12.     Clerical Changes to Warrant. The Company may, without the consent of the Warrant Holder, make changes to this Warrant that are required to cure any ambiguity or to correct any defective or inconsistent provision or clerical omission or mistake in this Warrant, add to the covenants and agreements that the Company is required to observe, or result in the surrender of any right or power reserved or conferred upon the Company in this Warrant, but which changes do not or will not materially affect, alter, or change the rights, privileges or immunities of the Warrant Holders.

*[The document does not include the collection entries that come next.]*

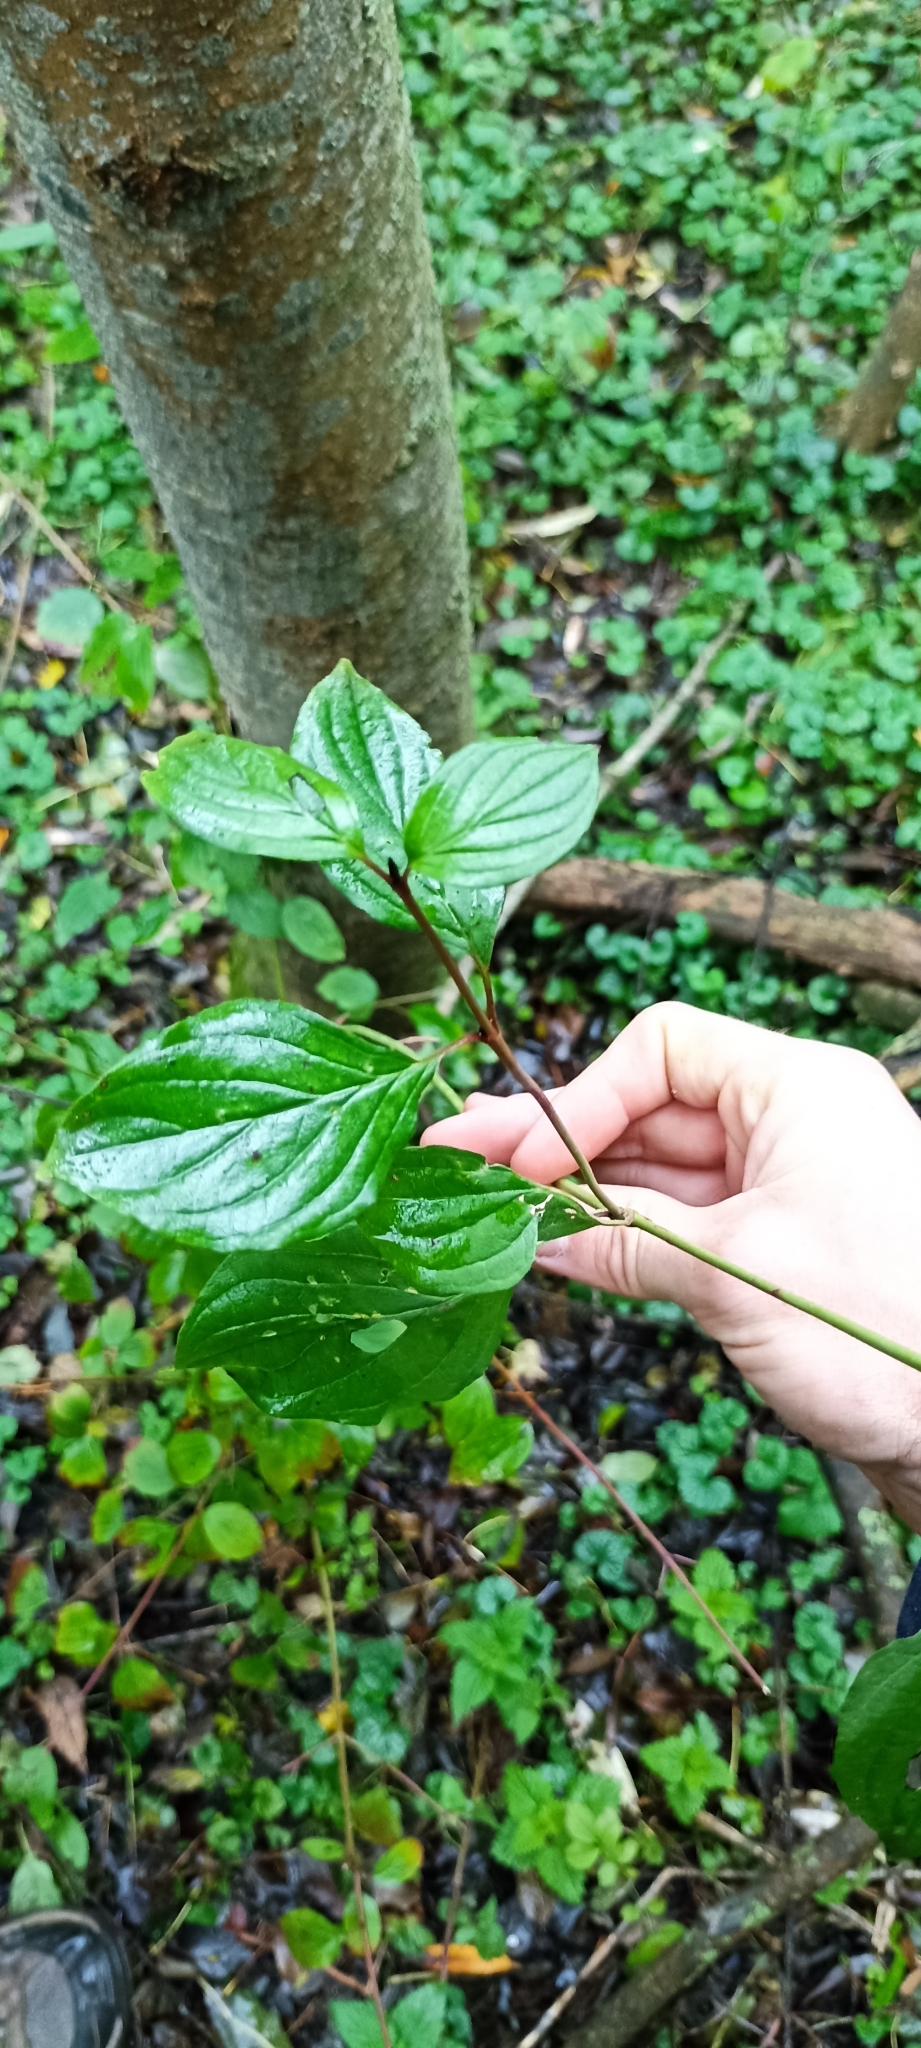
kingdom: Plantae
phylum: Tracheophyta
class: Magnoliopsida
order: Cornales
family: Cornaceae
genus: Cornus
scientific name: Cornus sanguinea
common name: Dogwood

13.     Governing Law. This Warrant is to be construed and enforced in accordance with and governed by the procedural provisions and substantive law of the State of Georgia.

14.     Miscellaneous.

(a)    Except as provided herein, this Warrant my not be amended or otherwise modified unless evidenced in writing and signed by an authorized officer of the Company and the Warrant Holder or his or her duly appointed attorney-in-fact.

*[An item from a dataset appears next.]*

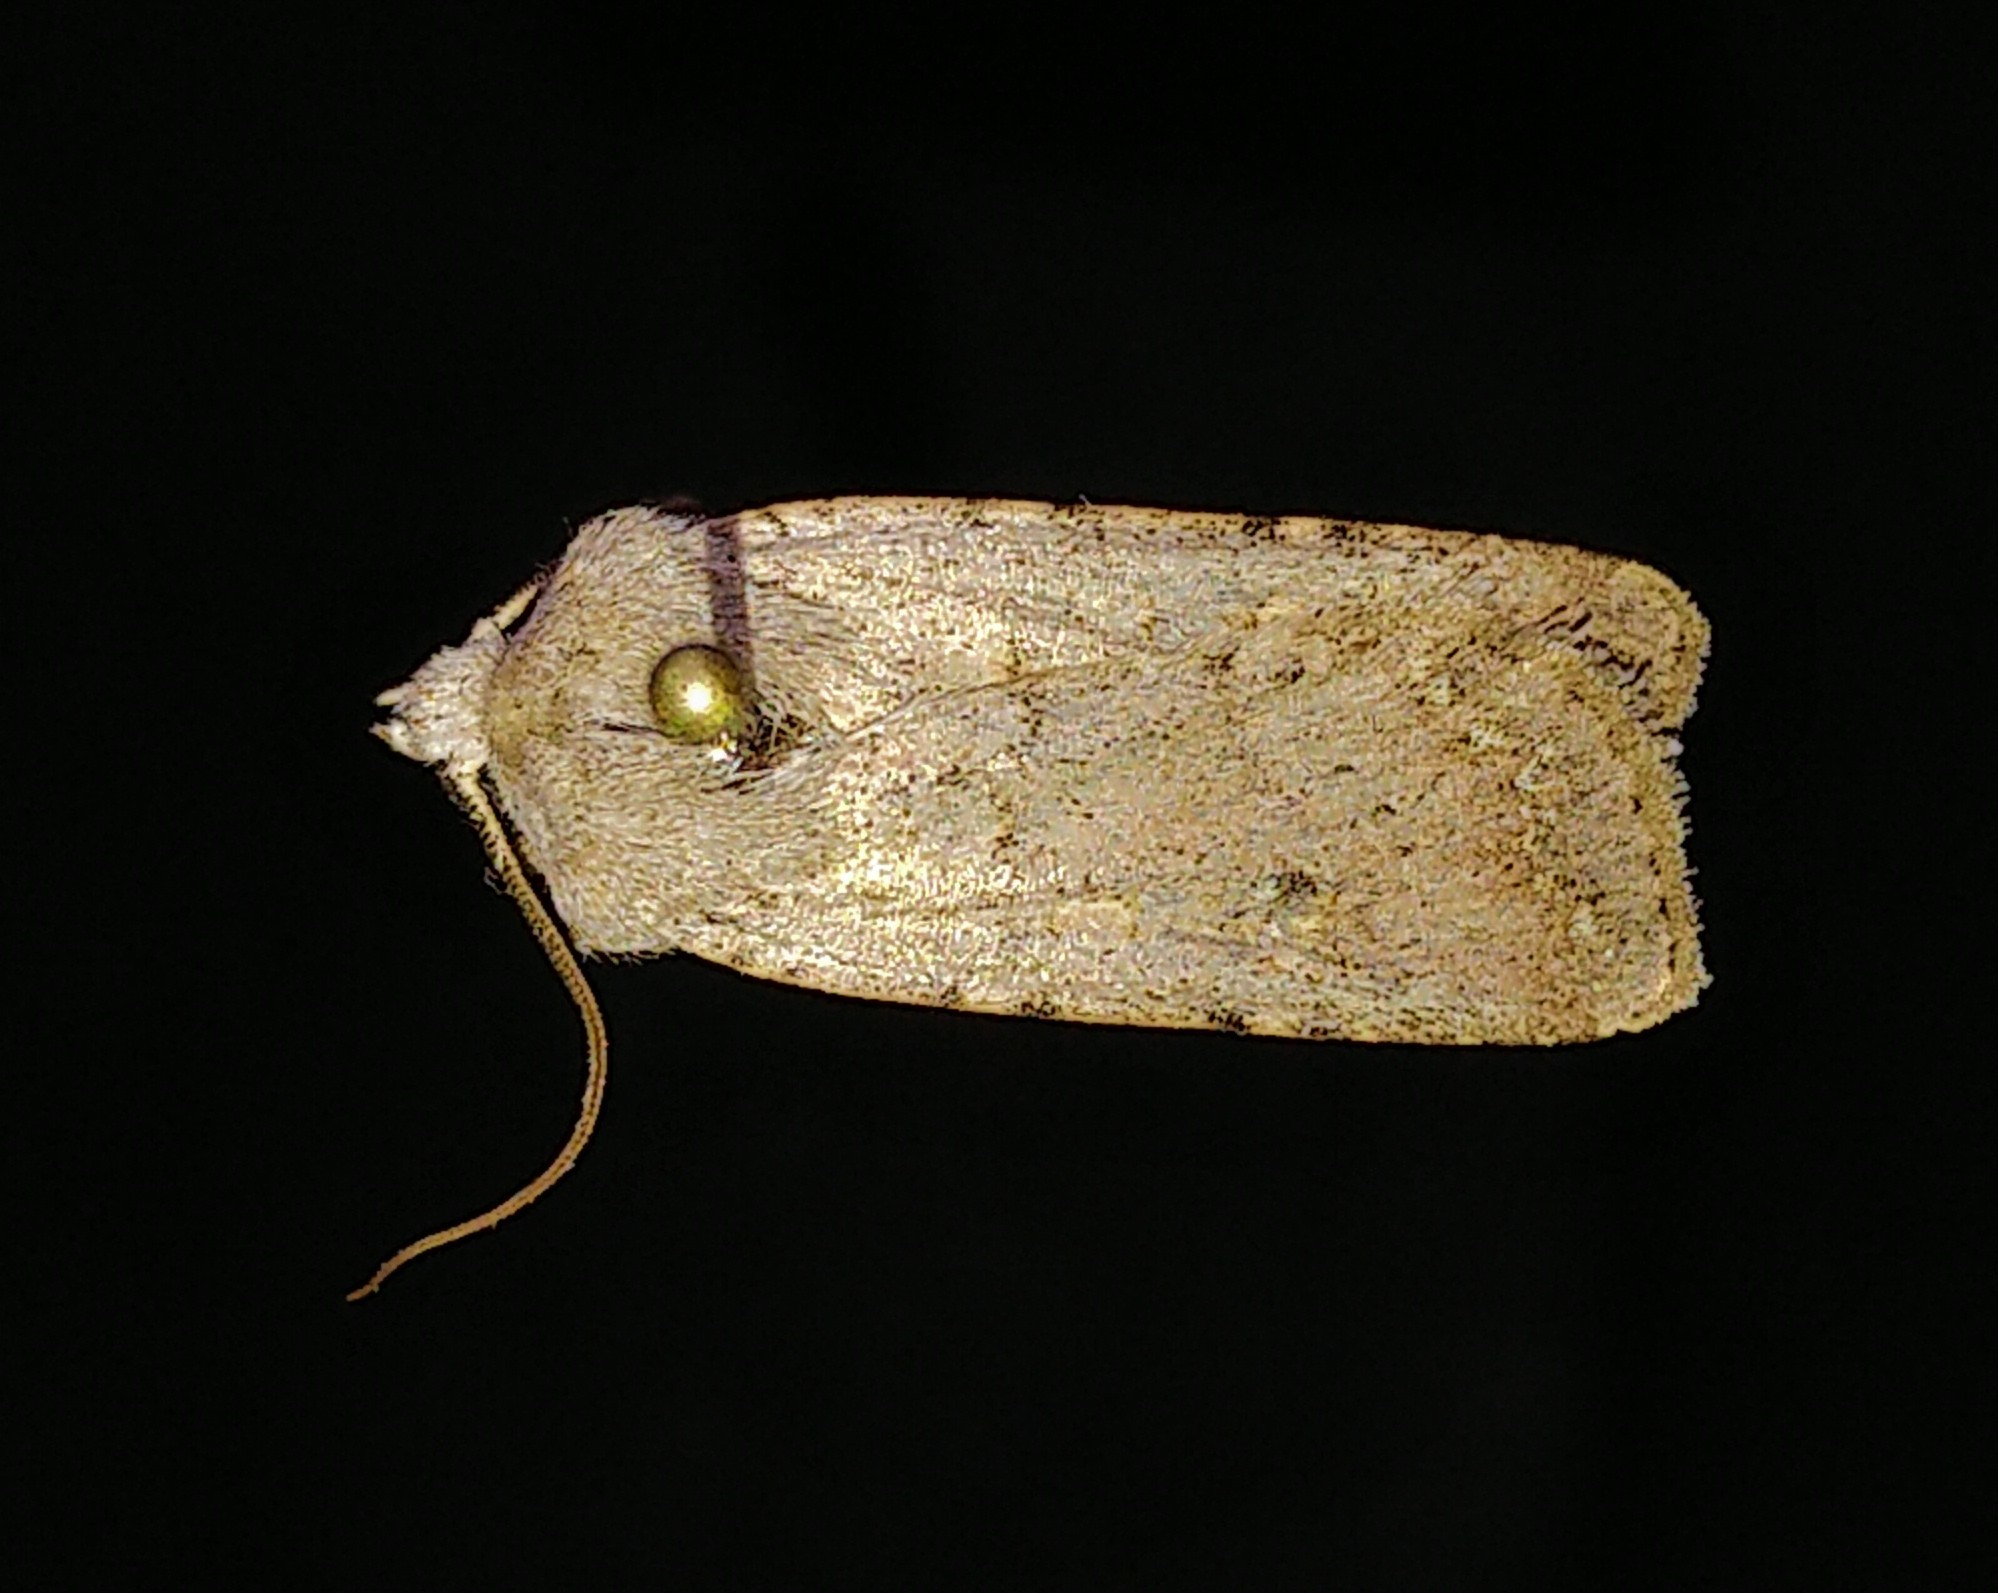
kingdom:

(b)    All notices under this Warrant shall be mailed or delivered by hand to the parties at their respective addresses as recorded in the official stockholder records of the Company or at such other address as the parties may from time to time provide to each other in writing.

IN WITNESS WHEREOF, the Company has caused this Warrant to be issued in its corporate name by its duly appointed officer.

TRIDENT BANCSHARES, INC.

By:                                                                                               

Name:

Title:


Form of Assignment

FOR VALUE RECEIVED,                                                               hereby assigns the within WARRANT and all rights and interests represented thereby, to and appoints                                                               to transfer this WARRANT on the books of the Company, with full power of substitution.

 

 

  

 

Date    Signature
  

 

   Print or Type Name

 

  
Witness   

NOTE

The signature on this Assignment must correspond with the name as written on the face of the WARRANT in every particular, without alteration, enlargement or any change whatever. All endorsements, in the sole discretion of the Company, may be required to be guaranteed by a bank or trust company satisfactory to the Company.